Evaluating this we have

\begin{aligned}m r^2 \sin\theta \cos\theta \dot{\phi}^2 - m g r \sin\theta = \frac{d}{dt} \left( -m r^2 \dot{\theta} \right).\end{aligned} \hspace{\stretch{1}}(2.19)

It would be reasonable now to compare this the $\theta$ Euler-Lagrange equations, but evaluating those we get

\begin{aligned}m r^2 \sin\theta \cos\theta \dot{\phi}^2 + m g r \sin\theta = \frac{d}{dt} \left( m r^2 \dot{\theta} \right).\end{aligned} \hspace{\stretch{1}}(2.20)

Bugger. We’ve got a sign difference on the $\dot{\phi}^2$ term? But I don’t see any error made.

# Simpler planar example.

Having found an inconsistency with Routhian formalism and the concrete example of the spherical pendulum which has a cyclic coordinate as desired, let’s step back slightly, and try a simpler example, artificially constructed

\begin{aligned}\mathcal{L} = \frac{1}{{2}} m (\dot{x}^2 + \dot{y}^2 ) - V(x).\end{aligned} \hspace{\stretch{1}}(3.21)

Our Hamiltonian and Routhian functions are

\begin{aligned}H &= \frac{1}{{2}} m (\dot{x}^2 + \dot{y}^2 ) + V(x) \\ R &= \frac{1}{{2}} m (-\dot{x}^2 + \dot{y}^2 ) + V(x) \end{aligned} \hspace{\stretch{1}}(3.22)

For the non-cyclic coordinate we should have

\begin{aligned}\frac{\partial {R}}{\partial {x}} = \frac{d}{dt} \frac{\partial {R}}{\partial {\dot{x}}},\end{aligned} \hspace{\stretch{1}}(3.24)

which is

\begin{aligned}V'(x) = \frac{d}{dt}\left( - m \dot{x} \right)\end{aligned} \hspace{\stretch{1}}(3.25)

Okay, good, that’s what is expected, and exactly what we get from the Euler-Lagrange equations. This looks good, so where did things go wrong in the spherical pendulum evaluation.

# References

[1] H. Goldstein. Classical mechanics. Cambridge: Addison-Wesley Press, Inc, 1st edition, 1951.
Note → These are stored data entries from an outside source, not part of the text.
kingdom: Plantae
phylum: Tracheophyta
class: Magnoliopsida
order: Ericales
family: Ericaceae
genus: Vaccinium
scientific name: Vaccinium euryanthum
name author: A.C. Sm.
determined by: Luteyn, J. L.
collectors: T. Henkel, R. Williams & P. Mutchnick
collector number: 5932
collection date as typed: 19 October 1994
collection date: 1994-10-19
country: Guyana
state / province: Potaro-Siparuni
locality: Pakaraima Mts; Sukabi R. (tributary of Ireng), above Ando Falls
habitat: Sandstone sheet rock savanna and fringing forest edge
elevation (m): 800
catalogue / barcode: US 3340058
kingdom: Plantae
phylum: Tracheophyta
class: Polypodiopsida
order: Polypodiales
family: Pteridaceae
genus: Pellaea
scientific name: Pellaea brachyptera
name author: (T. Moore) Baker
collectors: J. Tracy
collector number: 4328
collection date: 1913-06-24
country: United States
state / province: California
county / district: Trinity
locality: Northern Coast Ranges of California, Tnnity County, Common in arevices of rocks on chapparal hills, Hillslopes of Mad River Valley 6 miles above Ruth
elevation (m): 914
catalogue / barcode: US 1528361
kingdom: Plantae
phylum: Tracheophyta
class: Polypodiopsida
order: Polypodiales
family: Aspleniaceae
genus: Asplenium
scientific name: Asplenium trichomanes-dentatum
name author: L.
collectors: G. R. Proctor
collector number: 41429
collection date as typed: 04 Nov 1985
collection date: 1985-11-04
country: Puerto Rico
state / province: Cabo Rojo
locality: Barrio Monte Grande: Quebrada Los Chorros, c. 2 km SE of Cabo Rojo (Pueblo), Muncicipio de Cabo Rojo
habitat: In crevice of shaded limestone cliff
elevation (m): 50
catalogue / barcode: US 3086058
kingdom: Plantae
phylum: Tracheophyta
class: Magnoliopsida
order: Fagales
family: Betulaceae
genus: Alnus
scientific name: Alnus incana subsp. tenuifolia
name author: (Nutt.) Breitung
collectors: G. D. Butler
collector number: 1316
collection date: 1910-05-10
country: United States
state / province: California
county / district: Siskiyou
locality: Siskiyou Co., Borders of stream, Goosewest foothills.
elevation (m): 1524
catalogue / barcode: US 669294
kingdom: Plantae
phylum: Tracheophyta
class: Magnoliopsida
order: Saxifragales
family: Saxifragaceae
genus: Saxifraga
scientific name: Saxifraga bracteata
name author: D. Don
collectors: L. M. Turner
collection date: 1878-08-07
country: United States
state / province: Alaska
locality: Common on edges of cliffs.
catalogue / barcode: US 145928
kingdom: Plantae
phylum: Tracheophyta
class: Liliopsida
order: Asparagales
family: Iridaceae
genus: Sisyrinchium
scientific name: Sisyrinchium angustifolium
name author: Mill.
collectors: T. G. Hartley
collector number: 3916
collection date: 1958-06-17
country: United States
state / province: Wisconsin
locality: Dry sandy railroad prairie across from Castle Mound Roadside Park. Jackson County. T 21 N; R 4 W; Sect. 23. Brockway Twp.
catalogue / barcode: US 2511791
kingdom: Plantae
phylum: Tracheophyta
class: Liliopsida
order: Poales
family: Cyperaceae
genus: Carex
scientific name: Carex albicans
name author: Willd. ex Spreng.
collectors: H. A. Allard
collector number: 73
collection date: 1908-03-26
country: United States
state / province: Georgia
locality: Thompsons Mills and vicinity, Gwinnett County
1. ### Notes on Goldstein’s Routh’s procedure (continued again.) « Peeter Joot's Blog.said

[…] This continues the Routhian procedure notes from last post. […]

2. ### Ashasaid

As you are taking partial derivatives of L, H and R, which are depend on multiple variables, it is helpful (and possibly clear up some confusion early on) to write the respective arguments of the functions for every circumstance.

• ### peeterjootsaid

I ended up figuring out which variables to use in the followup to this, but you are right, that would have helped.